PASSAGE TO READ:
Board of Transp. v. Royster

Annotate this Case

251 S.E.2d 921 (1979)

BOARD OF TRANSPORTATION v. R. Maynard ROYSTER and wife, Grace T. Royster, County of Wake.

No. 7810SC273.

Court of Appeals of North Carolina.

February 20, 1979.

*923 Atty. Gen. Rufus L. Edmisten by Associate Atty. Gen. R. W. Newsom, III, Raleigh, for the State.

Teague, Johnson, Patterson, Dilthey & Clay by Robert W. Kaylor, Raleigh, for defendants-appellants.

CLARK, Judge.

The defendants assign as error the trial court's denial of their motion to strike the Board of Transportation's second amended complaint and declaration of taking of Tract "B" by adding Tract "A", contending that by adding the separate tract, not contiguous to the Tract "B", a different and separate condemnation proceeding was instituted without strict adherence to the requirements of G.S. 136-103.

It is clear from the record on appeal that defendants owned two tracts of land separated by the Cary-Macedonia Road; that in the proceeding before us the Board of Transportation in its complaint described Tract "B" by mistake instead of Tract "A" and deposited $65,250.00, the estimated just compensation for Tract "A"; and that the purpose of amending the complaint was to correct the mistake by adding Tract "A" and depositing $3,075.00, the estimated just *924 compensation for Tract "B", which originally was described in this proceeding.

G.S. 136-103 requires a description of "the entire tract or tracts" in both the declaration of taking and the complaint, and provides for amendment to both and an "increase [in] the amount of its deposit. . . ." If there is an amendment affecting the property, G.S. 136-104 requires a supplemental memorandum of action. The purpose of this requirement is that any amendment affecting the property taken will be entered in the land records of the county. State v. Johnson, 278 N.C. 126, 179 S.E.2d 371 (1971).

Items listed in a dataset:
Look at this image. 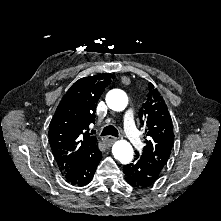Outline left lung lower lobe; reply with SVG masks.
<instances>
[{"mask_svg": "<svg viewBox=\"0 0 221 221\" xmlns=\"http://www.w3.org/2000/svg\"><path fill=\"white\" fill-rule=\"evenodd\" d=\"M123 172L125 173V179L133 187H147L160 177L162 171L136 155L133 163L123 167Z\"/></svg>", "mask_w": 221, "mask_h": 221, "instance_id": "left-lung-lower-lobe-1", "label": "left lung lower lobe"}]
</instances>
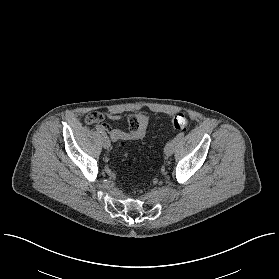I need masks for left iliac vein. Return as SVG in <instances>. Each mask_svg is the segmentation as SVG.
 Wrapping results in <instances>:
<instances>
[{
	"instance_id": "left-iliac-vein-1",
	"label": "left iliac vein",
	"mask_w": 279,
	"mask_h": 279,
	"mask_svg": "<svg viewBox=\"0 0 279 279\" xmlns=\"http://www.w3.org/2000/svg\"><path fill=\"white\" fill-rule=\"evenodd\" d=\"M174 147H175V140H172L169 143H167L164 149V154L166 156H171L174 153Z\"/></svg>"
}]
</instances>
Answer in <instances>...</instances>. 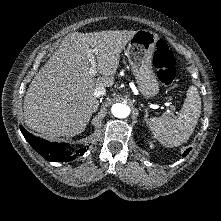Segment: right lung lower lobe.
I'll return each mask as SVG.
<instances>
[{
	"mask_svg": "<svg viewBox=\"0 0 221 221\" xmlns=\"http://www.w3.org/2000/svg\"><path fill=\"white\" fill-rule=\"evenodd\" d=\"M20 130L28 143L46 160L51 162H67L74 160L77 156L83 155L86 152V147L79 149L75 154L67 152L66 143L49 142L42 138L36 137L27 132L23 126Z\"/></svg>",
	"mask_w": 221,
	"mask_h": 221,
	"instance_id": "1",
	"label": "right lung lower lobe"
}]
</instances>
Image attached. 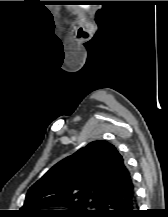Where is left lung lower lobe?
Masks as SVG:
<instances>
[{"label":"left lung lower lobe","mask_w":168,"mask_h":217,"mask_svg":"<svg viewBox=\"0 0 168 217\" xmlns=\"http://www.w3.org/2000/svg\"><path fill=\"white\" fill-rule=\"evenodd\" d=\"M136 194L132 179L103 203L97 217H138Z\"/></svg>","instance_id":"0a47b994"}]
</instances>
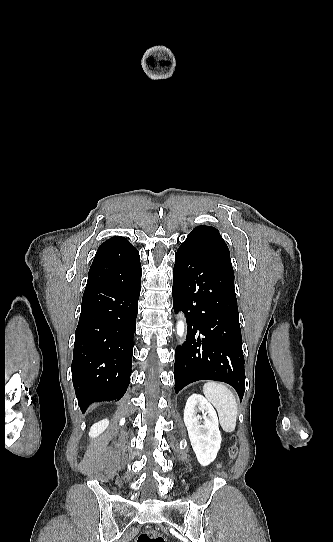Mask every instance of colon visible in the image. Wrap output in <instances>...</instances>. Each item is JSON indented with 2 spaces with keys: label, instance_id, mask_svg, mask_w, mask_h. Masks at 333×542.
<instances>
[{
  "label": "colon",
  "instance_id": "5ec220e1",
  "mask_svg": "<svg viewBox=\"0 0 333 542\" xmlns=\"http://www.w3.org/2000/svg\"><path fill=\"white\" fill-rule=\"evenodd\" d=\"M237 454H238L237 447H231L229 449V455L231 457H235L237 456ZM136 542H165V539L160 533L156 532L155 530L150 529V530L141 532L138 535Z\"/></svg>",
  "mask_w": 333,
  "mask_h": 542
}]
</instances>
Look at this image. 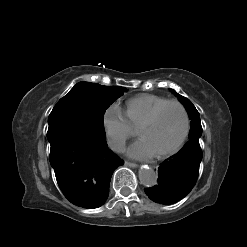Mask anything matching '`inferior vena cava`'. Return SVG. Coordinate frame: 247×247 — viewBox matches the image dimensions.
<instances>
[{
    "instance_id": "1",
    "label": "inferior vena cava",
    "mask_w": 247,
    "mask_h": 247,
    "mask_svg": "<svg viewBox=\"0 0 247 247\" xmlns=\"http://www.w3.org/2000/svg\"><path fill=\"white\" fill-rule=\"evenodd\" d=\"M109 147L116 152H124L125 151V142L121 140H109Z\"/></svg>"
}]
</instances>
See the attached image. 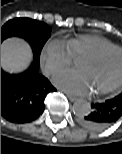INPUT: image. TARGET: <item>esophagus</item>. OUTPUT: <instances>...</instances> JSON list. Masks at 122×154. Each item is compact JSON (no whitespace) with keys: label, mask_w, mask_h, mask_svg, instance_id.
I'll list each match as a JSON object with an SVG mask.
<instances>
[{"label":"esophagus","mask_w":122,"mask_h":154,"mask_svg":"<svg viewBox=\"0 0 122 154\" xmlns=\"http://www.w3.org/2000/svg\"><path fill=\"white\" fill-rule=\"evenodd\" d=\"M65 94H66V96L68 97V99H69L71 102H74V101L78 100V98L75 97V96H73V95H70V94H68V93H65Z\"/></svg>","instance_id":"obj_1"}]
</instances>
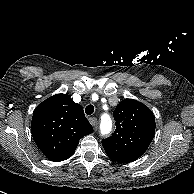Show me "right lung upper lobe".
<instances>
[{"label":"right lung upper lobe","instance_id":"right-lung-upper-lobe-1","mask_svg":"<svg viewBox=\"0 0 194 194\" xmlns=\"http://www.w3.org/2000/svg\"><path fill=\"white\" fill-rule=\"evenodd\" d=\"M93 132L81 105L67 94L54 95L33 112L31 133L37 147L51 161L70 158L85 135Z\"/></svg>","mask_w":194,"mask_h":194}]
</instances>
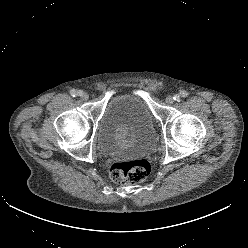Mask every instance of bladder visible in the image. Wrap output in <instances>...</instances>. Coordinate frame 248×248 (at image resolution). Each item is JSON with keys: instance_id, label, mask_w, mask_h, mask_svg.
<instances>
[{"instance_id": "bladder-1", "label": "bladder", "mask_w": 248, "mask_h": 248, "mask_svg": "<svg viewBox=\"0 0 248 248\" xmlns=\"http://www.w3.org/2000/svg\"><path fill=\"white\" fill-rule=\"evenodd\" d=\"M97 138L108 154L149 153L155 148L153 117L142 98L116 94L105 104Z\"/></svg>"}]
</instances>
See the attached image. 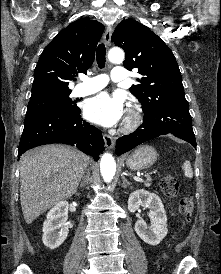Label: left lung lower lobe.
Returning <instances> with one entry per match:
<instances>
[{"instance_id":"0a47b994","label":"left lung lower lobe","mask_w":221,"mask_h":274,"mask_svg":"<svg viewBox=\"0 0 221 274\" xmlns=\"http://www.w3.org/2000/svg\"><path fill=\"white\" fill-rule=\"evenodd\" d=\"M143 112L142 125L134 133L117 140V155L129 151L145 141L168 133L196 147L191 115L186 100H179L163 107H153Z\"/></svg>"}]
</instances>
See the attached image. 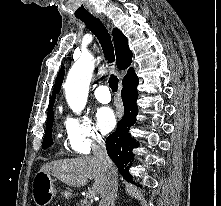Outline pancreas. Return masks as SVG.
Segmentation results:
<instances>
[{
  "instance_id": "pancreas-1",
  "label": "pancreas",
  "mask_w": 221,
  "mask_h": 206,
  "mask_svg": "<svg viewBox=\"0 0 221 206\" xmlns=\"http://www.w3.org/2000/svg\"><path fill=\"white\" fill-rule=\"evenodd\" d=\"M78 206H91V204L86 199H82L78 203Z\"/></svg>"
}]
</instances>
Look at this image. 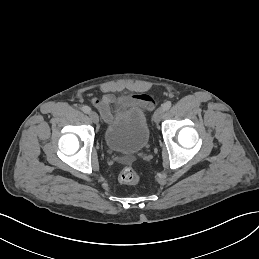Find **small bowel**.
Returning <instances> with one entry per match:
<instances>
[{"label": "small bowel", "mask_w": 259, "mask_h": 259, "mask_svg": "<svg viewBox=\"0 0 259 259\" xmlns=\"http://www.w3.org/2000/svg\"><path fill=\"white\" fill-rule=\"evenodd\" d=\"M92 102L106 122H109L112 118L111 106L113 104H118L120 110H124L131 105L142 106L146 109H152L153 107L152 98L145 94H134L125 99H118L114 94L106 93L100 99H93Z\"/></svg>", "instance_id": "1"}]
</instances>
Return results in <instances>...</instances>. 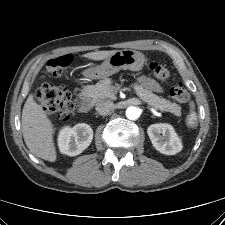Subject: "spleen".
<instances>
[{"label": "spleen", "instance_id": "spleen-1", "mask_svg": "<svg viewBox=\"0 0 225 225\" xmlns=\"http://www.w3.org/2000/svg\"><path fill=\"white\" fill-rule=\"evenodd\" d=\"M195 109V104L193 101L190 102V112L186 117V125L190 128H196L198 125V116Z\"/></svg>", "mask_w": 225, "mask_h": 225}]
</instances>
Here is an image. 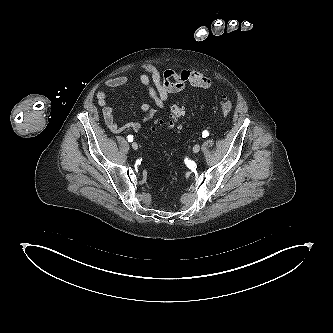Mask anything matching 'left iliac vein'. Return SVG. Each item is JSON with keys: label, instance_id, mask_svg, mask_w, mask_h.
<instances>
[{"label": "left iliac vein", "instance_id": "1", "mask_svg": "<svg viewBox=\"0 0 333 333\" xmlns=\"http://www.w3.org/2000/svg\"><path fill=\"white\" fill-rule=\"evenodd\" d=\"M200 151V146L198 144H196L194 147H193V152L194 153H198Z\"/></svg>", "mask_w": 333, "mask_h": 333}]
</instances>
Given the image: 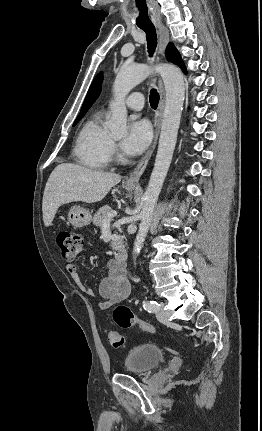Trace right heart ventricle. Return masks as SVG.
Masks as SVG:
<instances>
[{
	"mask_svg": "<svg viewBox=\"0 0 262 431\" xmlns=\"http://www.w3.org/2000/svg\"><path fill=\"white\" fill-rule=\"evenodd\" d=\"M111 135L104 127L101 113L90 116L81 127L74 147L80 164L90 169H103L109 159Z\"/></svg>",
	"mask_w": 262,
	"mask_h": 431,
	"instance_id": "e07e8e85",
	"label": "right heart ventricle"
}]
</instances>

PROBLEM STATEMENT:
Extract from the court opinion the part that opens with the words containing "251 S.E.2d 921" and closes with "February 20, 1979.".

TASK RESPONSE:
251 S.E.2d 921 (1979)

BOARD OF TRANSPORTATION v. R. Maynard ROYSTER and wife, Grace T. Royster, County of Wake.

No. 7810SC273.

Court of Appeals of North Carolina.

February 20, 1979.